Leidenschaftliche Interpretation
Orchester am Singrün brillierte beim Jubiläumskonzert in Wöllershof in bisher größter Besetzung
Wöllershof. (apz) "Bitte haben Sie Verständnis dafür, dass wir nach diesem ,schweren Schinken',
der siebten Bruckner-Sinfonie, keine Zugabe mehr geben können - wir sind ganz erledigt", seufzte Dirigent
Lutz Landwehr von Pragenau beim rauschenden Schlussapplaus des Publikums.
350 Zuhörer genossen am Samstag das Jubiläumskonzert des seit 20 Jahren bestehenden Regensburger Orchesters
am Singrün im Festsaal des Bezirkskrankenhauses mit Werken von Wagner und Bruckner. Die 73 leistungsstarken
und erfahrenen Musiker glänzten in der bisher größten Besetzung ihres Laienensembles durch einen harmonisch
runden Orchesterklang und leidenschaftliche Interpretation.
"Dirigent des Hauses"
Die treue "Fangemeinde von Wöllershof" hatte Ärztlicher Direktor Dr. Heribert Fleischmann zum sechsten
Orchesterkonzert (stets unterstützt von den Vereinigten Sparkassen) mit der therapeutischen Formel "Musik macht
die Seele frei" begrüßt. Der Chefarzt amüsierte das Stammpublikum, als er Maestro Pragenau mit einem Freud'schen
Versprecher schon als "Dirigent des Hauses" vorstellte. Bezirkstagspräsident Rupert Schmid wurde von Fleischmann
erstmals beim Konzert im Festaal und als Garant für die Psychiatrie in der Nordoberpfalz und speziell für den
Standort Wöllershof willkommen geheißen.
Doch zunächst eröffneten ätherisch zarte Geigenklänge das Konzert, denen maßvoll langsam das ganze Orchester in
Wagners "Lohengrin" Vorspiel beitrat, das mit seiner Gralsschilderung eine bezaubernd fesselnde Wirkung auf die
Zuhörer ausübte. Unter Leitung der 22-jährigen Medizinstudentin Eva Strohmeier bestachen die Streicher durch hohes
und klangreines Niveau. Zu Beginn und Ende des Wagner-Stücks brillierte die erste Geigerin gemeinsam mit Michaela
Gröber, Gisela Kandler und Franz Isemann bei filigranen Tonbildern.

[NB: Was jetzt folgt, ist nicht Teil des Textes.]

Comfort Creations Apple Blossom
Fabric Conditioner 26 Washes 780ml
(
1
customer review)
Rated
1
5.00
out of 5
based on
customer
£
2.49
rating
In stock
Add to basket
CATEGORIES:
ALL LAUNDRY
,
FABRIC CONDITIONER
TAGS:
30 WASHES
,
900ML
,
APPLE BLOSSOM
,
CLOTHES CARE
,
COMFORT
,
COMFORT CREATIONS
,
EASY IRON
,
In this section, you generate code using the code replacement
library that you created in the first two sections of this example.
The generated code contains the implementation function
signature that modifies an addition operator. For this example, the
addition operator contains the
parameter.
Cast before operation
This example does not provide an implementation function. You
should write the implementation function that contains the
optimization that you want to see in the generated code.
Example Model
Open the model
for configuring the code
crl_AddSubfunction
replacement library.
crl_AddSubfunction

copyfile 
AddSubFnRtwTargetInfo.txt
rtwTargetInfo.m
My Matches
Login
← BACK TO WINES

Dirigent von Pragenau, selbst Gründungsmitglied des Orchesters, in dem er früher als Oboist mitwirkte, inspirierte
seine aufmerksamen Musiker und faszinierte die Konzertgäste durch seinen von intensiver Körpersprache dominierten
Stil, mit dem er das Orchester nicht nur vor großen Steigerungen im Tutti zum fortissimo lebhaft anzuspornen weiß.
Unermüdliche Leidenschaft
.
Den monumentalen wie zeitlichen Schwerpunkt des Konzerts bestritt Bruckners siebte Sinfonie von mehr als einstündiger
Dauer. Das von der Trauer über den Tod Richard Wagners in Venedig bestimmte Stück setzte das Jubiläumsorchester in
einer grandiosen Leistung klangmalerisch um. Alle Fraktionen, die Holzbläser, das stark besetzte Blech (inklusive
vier speziell besorgter Wagnertuben) und der an drei Kesseln oft geforderte Paukist boten bewundernswerte Leistungen.

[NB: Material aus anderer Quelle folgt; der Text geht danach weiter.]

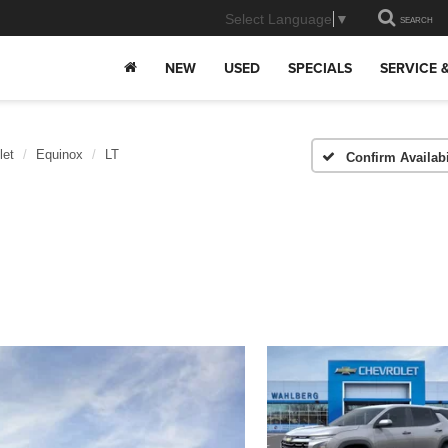
Select Language
▼
SEARCH
NEW
USED
SPECIALS
SERVICE 
let
Equinox
LT
Confirm Availabi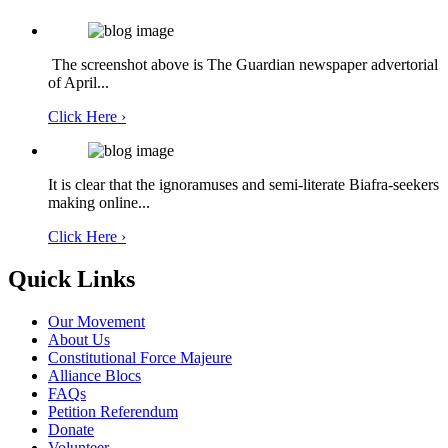
The screenshot above is The Guardian newspaper advertorial
of April...
Click Here ›
It is clear that the ignoramuses and semi-literate Biafra-seekers
making online...
Click Here ›
Quick Links
Our Movement
About Us
Constitutional Force Majeure
Alliance Blocs
FAQs
Petition Referendum
Donate
Volunteer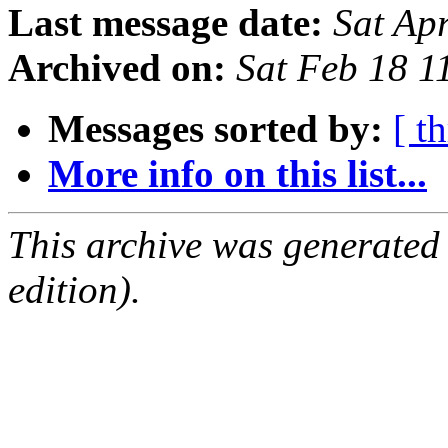
Last message date:
Sat Ap
Archived on:
Sat Feb 18 
Messages sorted by:
[ t
More info on this list...
This archive was generated
edition).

Im Allegro moderato bestimmten die samtig weichen Celli und die Hörner das Geschehen, gefolgt vom trauernden
Adagio, das sich dynamisch und voller C-Dur-Licht zu einem Triumph aufmachte. Auch das gefährliche Unisono der
Streicher im Scherzo wurde nicht zur Intonationsfalle, sondern in sicherer Schönheit ausgeführt. Im themenreichen
Finale verblüfften die Musiker durch unermüdliche Leidenschaft.